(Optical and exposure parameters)

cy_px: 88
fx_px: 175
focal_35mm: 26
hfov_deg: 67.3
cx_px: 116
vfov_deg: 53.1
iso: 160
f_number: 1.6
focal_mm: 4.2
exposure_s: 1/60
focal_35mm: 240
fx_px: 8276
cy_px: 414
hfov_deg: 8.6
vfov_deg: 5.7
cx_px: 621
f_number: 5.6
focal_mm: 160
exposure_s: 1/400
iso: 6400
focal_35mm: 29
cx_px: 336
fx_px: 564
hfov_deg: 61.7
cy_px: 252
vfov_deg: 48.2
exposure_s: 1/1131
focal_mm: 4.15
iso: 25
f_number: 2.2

---

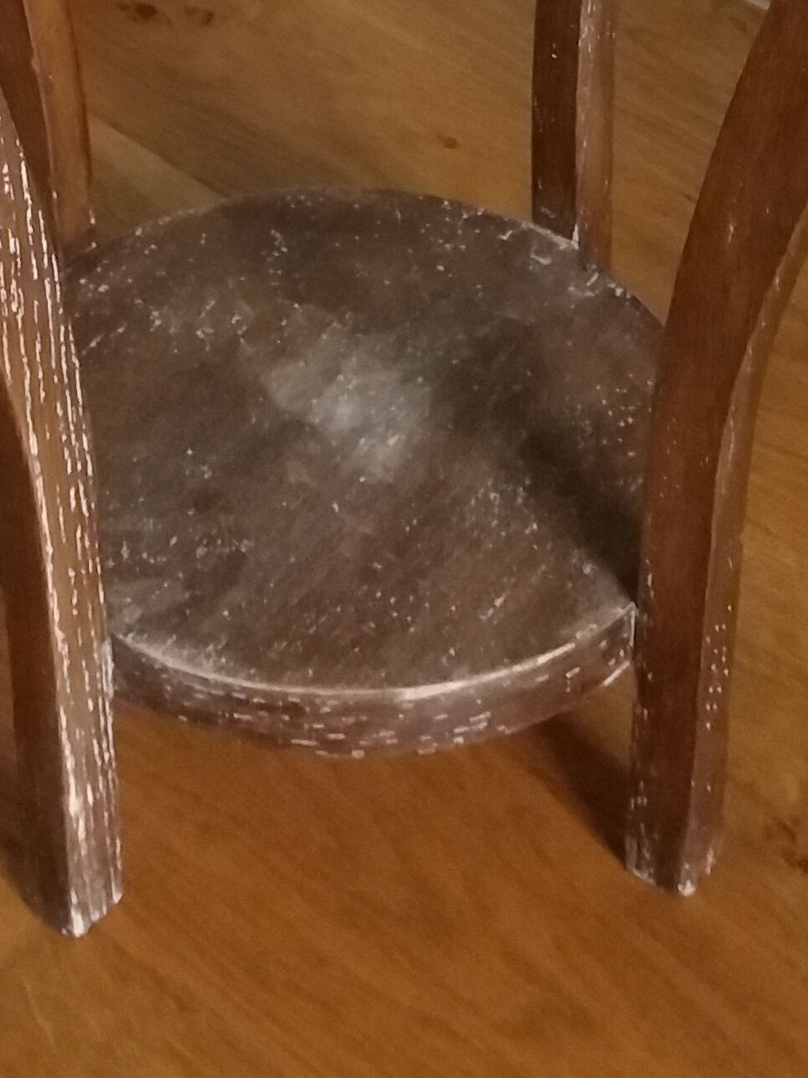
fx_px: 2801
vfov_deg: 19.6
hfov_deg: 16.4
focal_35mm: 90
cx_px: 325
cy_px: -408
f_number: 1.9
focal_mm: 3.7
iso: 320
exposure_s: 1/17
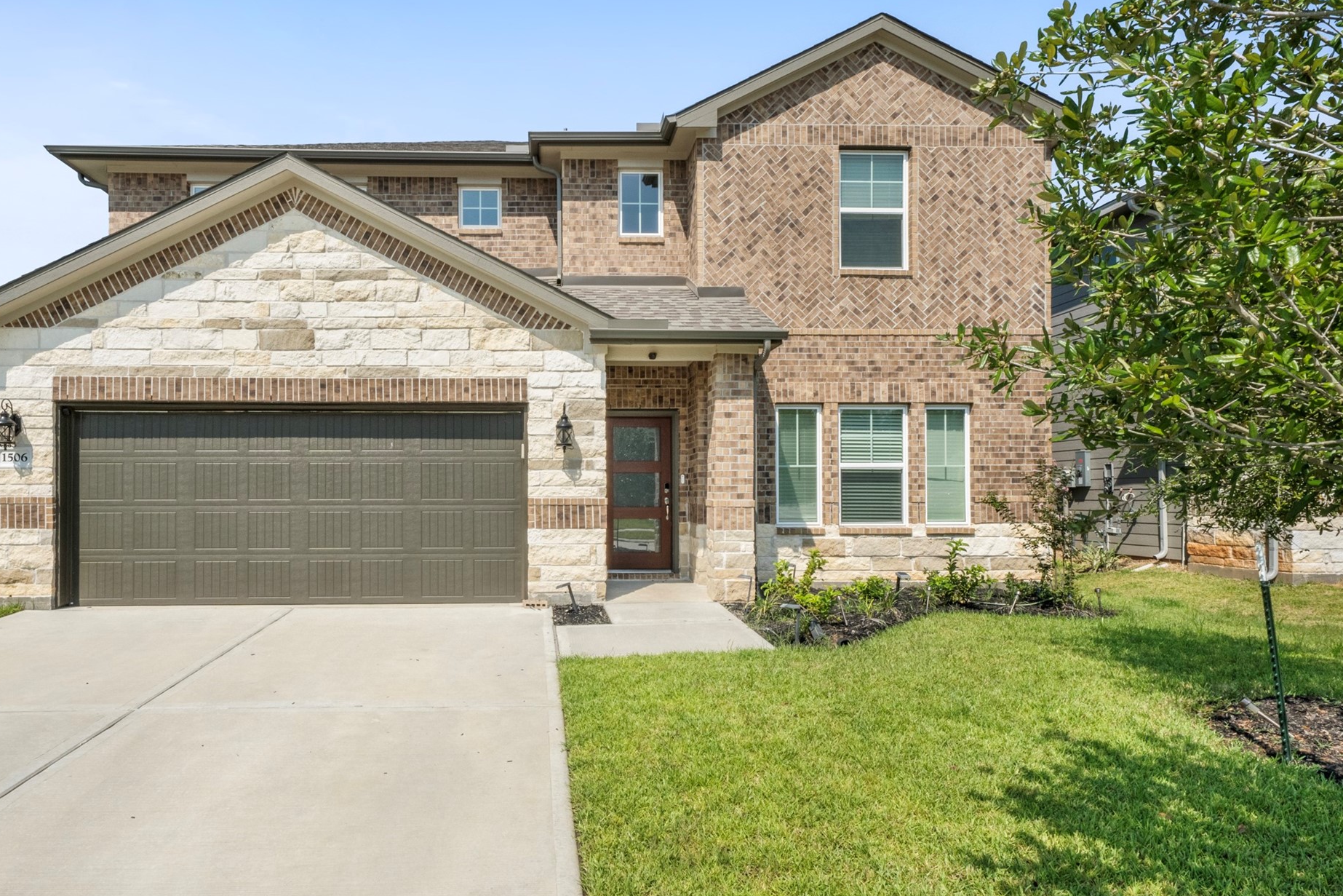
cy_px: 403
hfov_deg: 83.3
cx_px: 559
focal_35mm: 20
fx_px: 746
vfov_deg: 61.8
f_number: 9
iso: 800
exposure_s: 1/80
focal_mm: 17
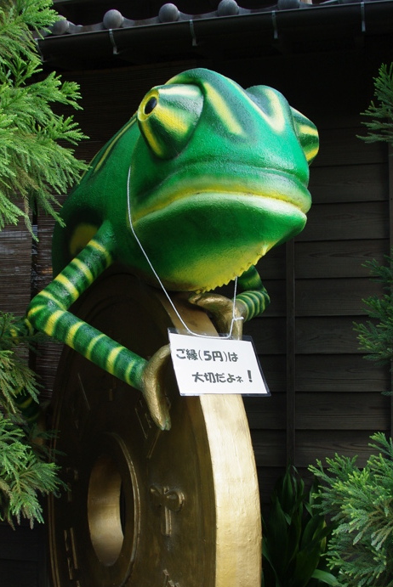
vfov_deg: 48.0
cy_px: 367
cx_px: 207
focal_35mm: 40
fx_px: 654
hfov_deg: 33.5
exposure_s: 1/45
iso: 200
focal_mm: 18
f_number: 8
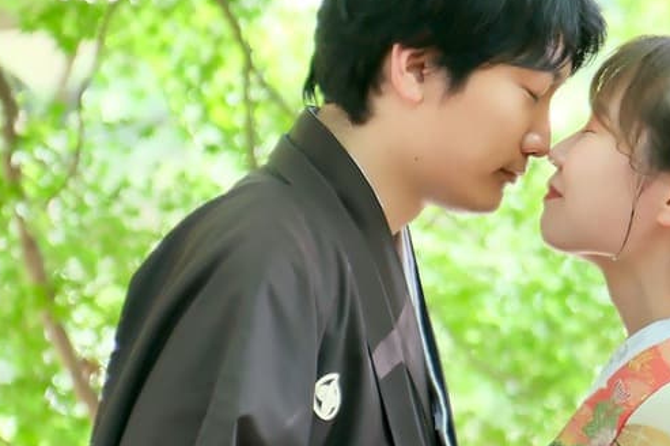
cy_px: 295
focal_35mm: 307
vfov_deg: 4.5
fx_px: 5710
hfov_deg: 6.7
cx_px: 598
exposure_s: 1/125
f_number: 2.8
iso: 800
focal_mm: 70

* * *

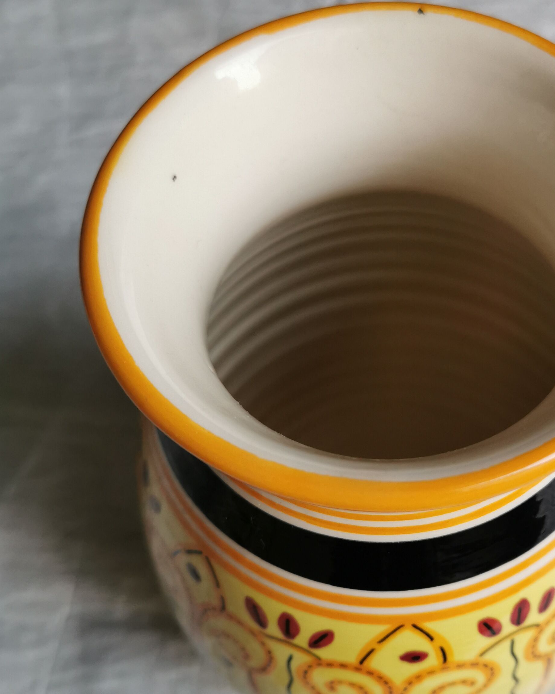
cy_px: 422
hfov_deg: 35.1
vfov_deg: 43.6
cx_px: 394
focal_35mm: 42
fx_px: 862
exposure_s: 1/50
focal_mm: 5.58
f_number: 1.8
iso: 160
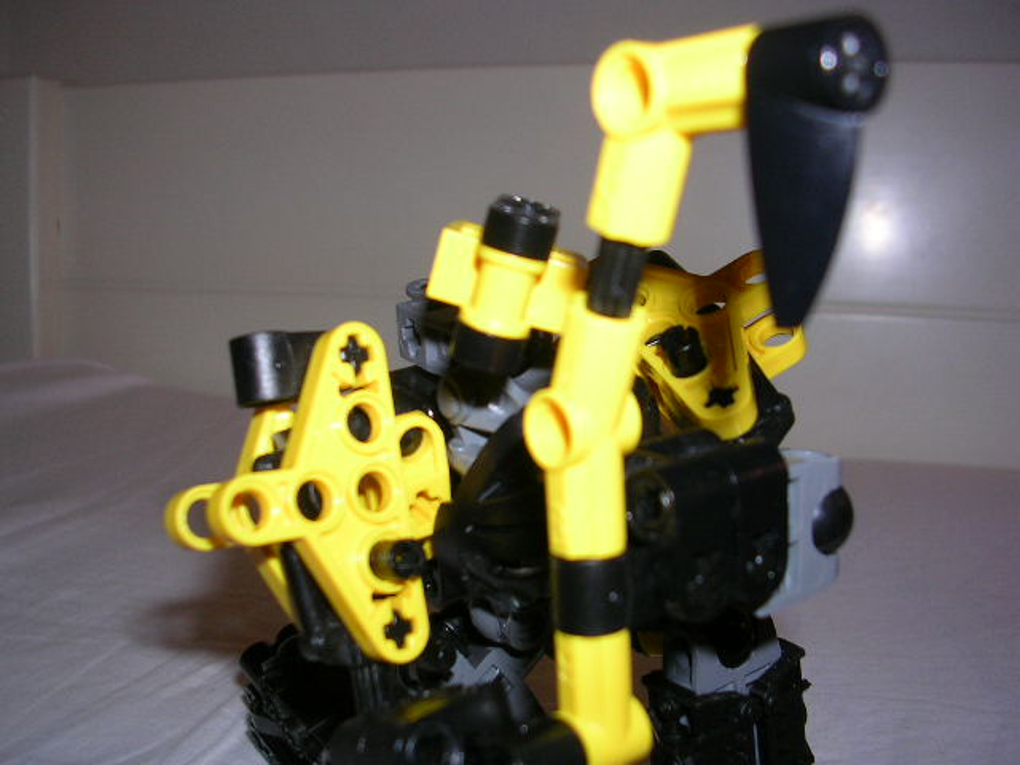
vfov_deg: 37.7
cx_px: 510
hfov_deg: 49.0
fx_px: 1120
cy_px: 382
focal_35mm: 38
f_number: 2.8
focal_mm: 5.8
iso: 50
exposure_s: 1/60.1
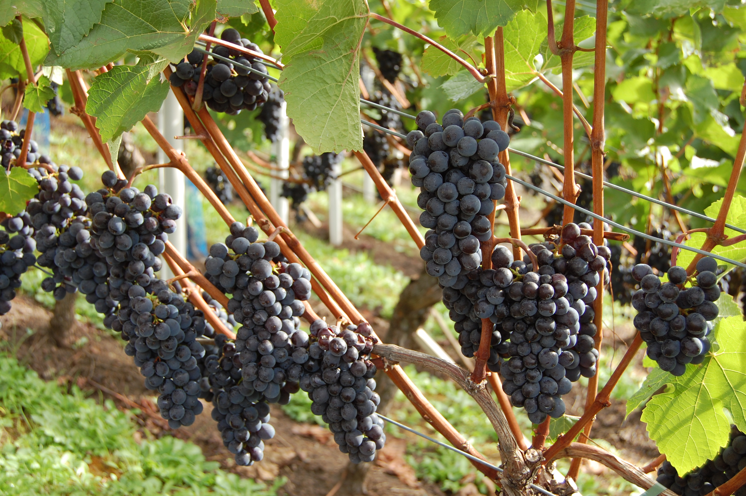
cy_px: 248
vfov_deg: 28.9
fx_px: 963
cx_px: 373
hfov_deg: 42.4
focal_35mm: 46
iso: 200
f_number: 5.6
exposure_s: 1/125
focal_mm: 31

Work order: When you reach the line with "focal_mm: 5.58" in the records above, begin repeating the lines exactly, and stop after the line with "focal_mm: 31". Skip all pictures.

Output for this exercise:
focal_mm: 5.58
f_number: 1.8
iso: 160
vfov_deg: 37.7
cx_px: 510
hfov_deg: 49.0
fx_px: 1120
cy_px: 382
focal_35mm: 38
f_number: 2.8
focal_mm: 5.8
iso: 50
exposure_s: 1/60.1
cy_px: 248
vfov_deg: 28.9
fx_px: 963
cx_px: 373
hfov_deg: 42.4
focal_35mm: 46
iso: 200
f_number: 5.6
exposure_s: 1/125
focal_mm: 31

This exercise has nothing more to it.